▶ [REQUIRED ACTION]:
Each line of the records containing "zasady" is to be copied out and returned.

• • • • • • •

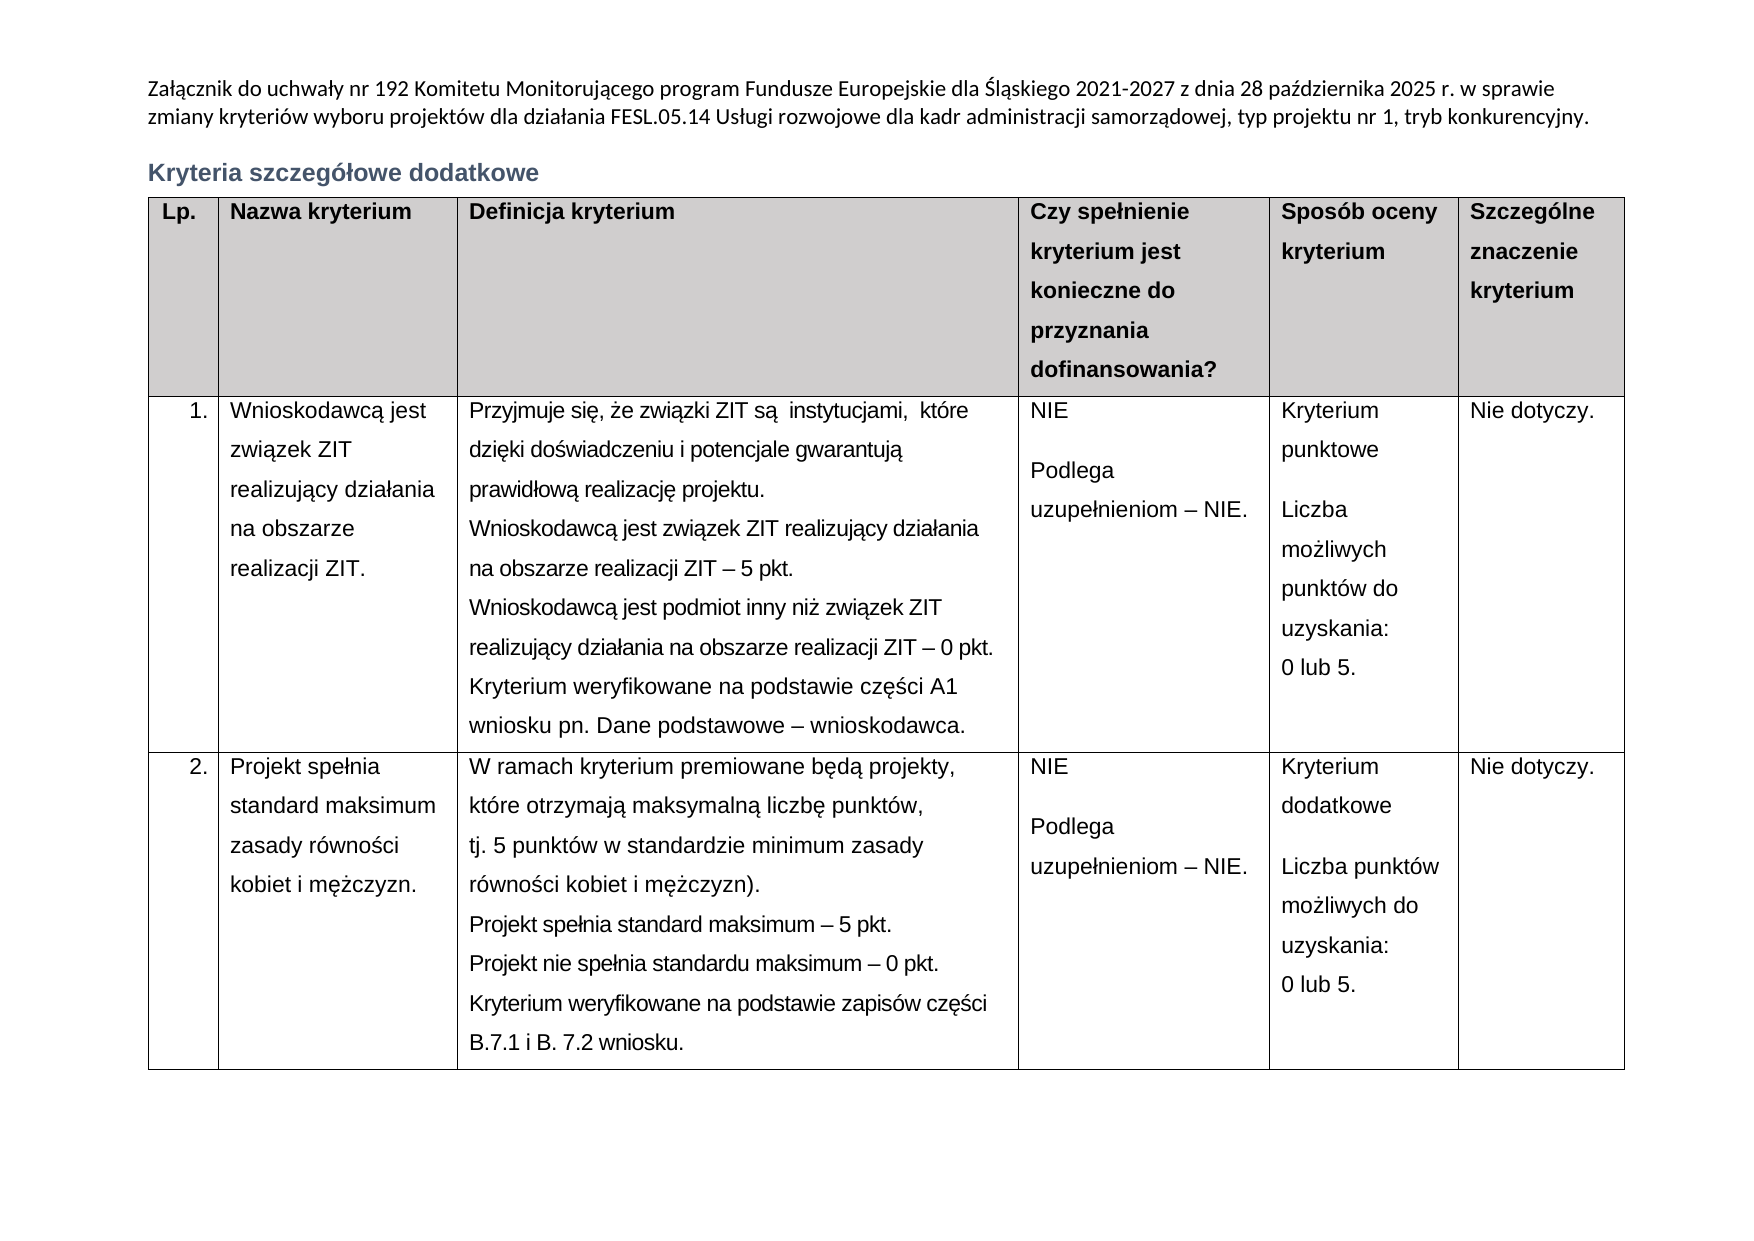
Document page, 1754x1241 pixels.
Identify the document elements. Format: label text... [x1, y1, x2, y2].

table_header Szczególne znaczenie kryterium [1459, 198, 1624, 396]
table_cell [149, 753, 218, 1069]
subtitle Kryteria szczegółowe dodatkowe [148, 158, 1606, 187]
table_header Definicja kryterium [458, 198, 1018, 396]
table_header Sposób oceny kryterium [1270, 198, 1458, 396]
table_cell Kryterium punktowe Liczba możliwych punktów do uzyskania: 0 lub 5. [1270, 397, 1458, 752]
table_header Nazwa kryterium [219, 198, 457, 396]
table_cell Kryterium dodatkowe Liczba punktów możliwych do uzyskania: 0 lub 5. [1270, 753, 1458, 1069]
table_cell Projekt spełnia standard maksimum zasady równości kobiet i mężczyzn. [219, 753, 457, 1069]
table_cell [149, 397, 218, 752]
table_header Lp. [149, 198, 218, 396]
table_cell Wnioskodawcą jest związek ZIT realizujący działania na obszarze realizacji ZIT. [219, 397, 457, 752]
table_cell W ramach kryterium premiowane będą projekty, które otrzymają maksymalną liczbę punktów, tj. 5 punktów w standardzie minimum zasady równości kobiet i mężczyzn). Projekt spełnia standard maksimum – 5 pkt. Projekt nie spełnia standardu maksimum – 0 pkt. Kryterium weryfikowane na podstawie zapisów części B.7.1 i B. 7.2 wniosku. [458, 753, 1018, 1069]
table_header Czy spełnienie kryterium jest konieczne do przyznania dofinansowania? [1019, 198, 1269, 396]
table_cell NIE Podlega uzupełnieniom – NIE. [1019, 397, 1269, 752]
table_cell Nie dotyczy. [1459, 397, 1624, 752]
table_cell NIE Podlega uzupełnieniom – NIE. [1019, 753, 1269, 1069]
table_cell Nie dotyczy. [1459, 753, 1624, 1069]
table_cell Przyjmuje się, że związki ZIT są instytucjami, które dzięki doświadczeniu i potencjale gwarantują prawidłową realizację projektu. Wnioskodawcą jest związek ZIT realizujący działania na obszarze realizacji ZIT – 5 pkt. Wnioskodawcą jest podmiot inny niż związek ZIT realizujący działania na obszarze realizacji ZIT – 0 pkt. Kryterium weryfikowane na podstawie części A1 wniosku pn. Dane podstawowe – wnioskodawca. [458, 397, 1018, 752]
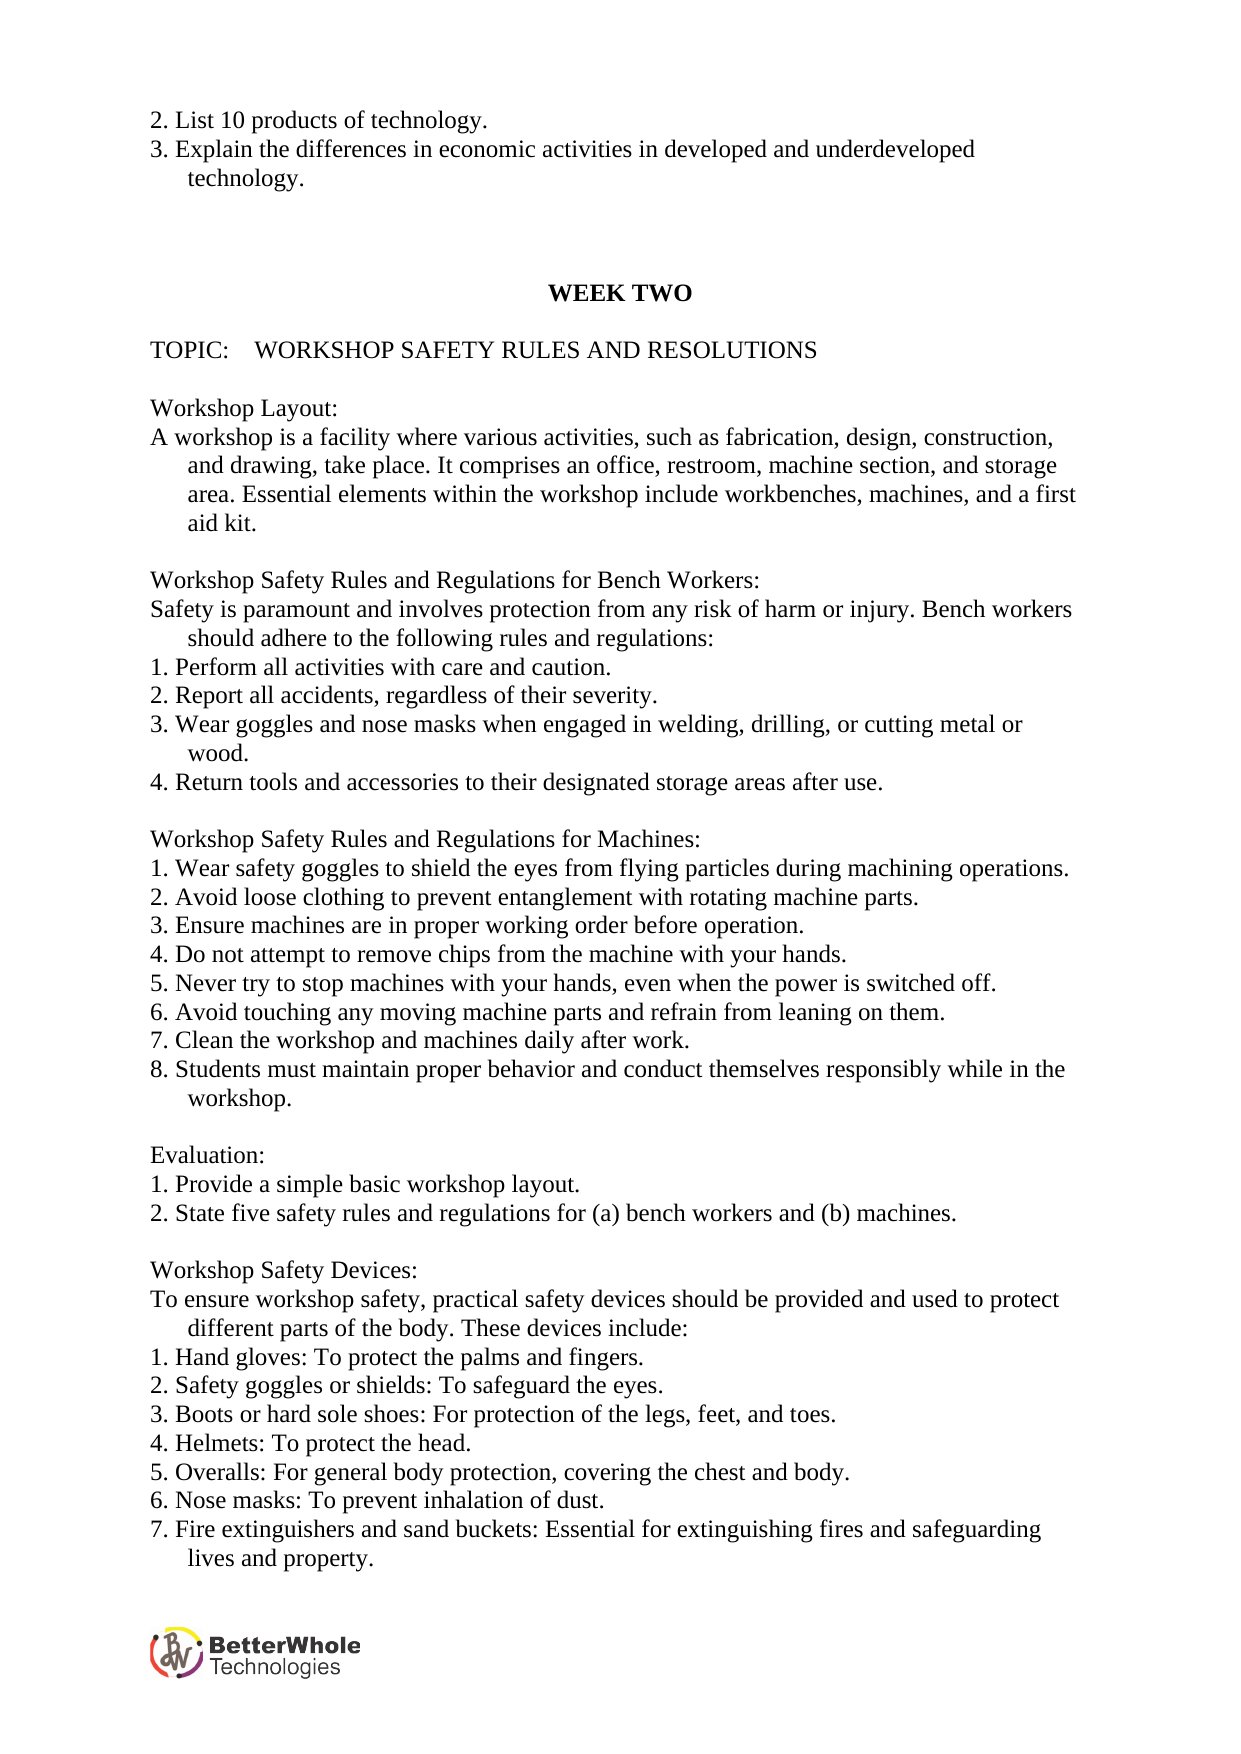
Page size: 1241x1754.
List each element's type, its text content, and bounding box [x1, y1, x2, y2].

• • • • • • •

▶ [SOLUTION TO THIS TASK]:
table_cell Projekt spełnia standard maksimum zasady równości kobiet i mężczyzn. [219, 753, 457, 1069]
table_cell W ramach kryterium premiowane będą projekty, które otrzymają maksymalną liczbę punktów, tj. 5 punktów w standardzie minimum zasady równości kobiet i mężczyzn). Projekt spełnia standard maksimum – 5 pkt. Projekt nie spełnia standardu maksimum – 0 pkt. Kryterium weryfikowane na podstawie zapisów części B.7.1 i B. 7.2 wniosku. [458, 753, 1018, 1069]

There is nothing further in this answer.